- **What this task involves**
Every line below should be given again without alteration.

- **Data provided**
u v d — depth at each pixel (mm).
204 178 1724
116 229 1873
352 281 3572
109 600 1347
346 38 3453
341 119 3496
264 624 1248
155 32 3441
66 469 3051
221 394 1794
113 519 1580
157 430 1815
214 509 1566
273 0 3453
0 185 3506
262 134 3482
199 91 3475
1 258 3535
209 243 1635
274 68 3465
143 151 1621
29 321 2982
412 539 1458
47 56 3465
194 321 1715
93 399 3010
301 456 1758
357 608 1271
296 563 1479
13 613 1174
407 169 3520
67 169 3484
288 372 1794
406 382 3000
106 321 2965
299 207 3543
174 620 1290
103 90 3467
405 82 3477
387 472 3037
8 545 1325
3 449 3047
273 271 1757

- **Answer to this exercise**
u v d — depth at each pixel (mm).
204 178 1724
116 229 1873
352 281 3572
109 600 1347
346 38 3453
341 119 3496
264 624 1248
155 32 3441
66 469 3051
221 394 1794
113 519 1580
157 430 1815
214 509 1566
273 0 3453
0 185 3506
262 134 3482
199 91 3475
1 258 3535
209 243 1635
274 68 3465
143 151 1621
29 321 2982
412 539 1458
47 56 3465
194 321 1715
93 399 3010
301 456 1758
357 608 1271
296 563 1479
13 613 1174
407 169 3520
67 169 3484
288 372 1794
406 382 3000
106 321 2965
299 207 3543
174 620 1290
103 90 3467
405 82 3477
387 472 3037
8 545 1325
3 449 3047
273 271 1757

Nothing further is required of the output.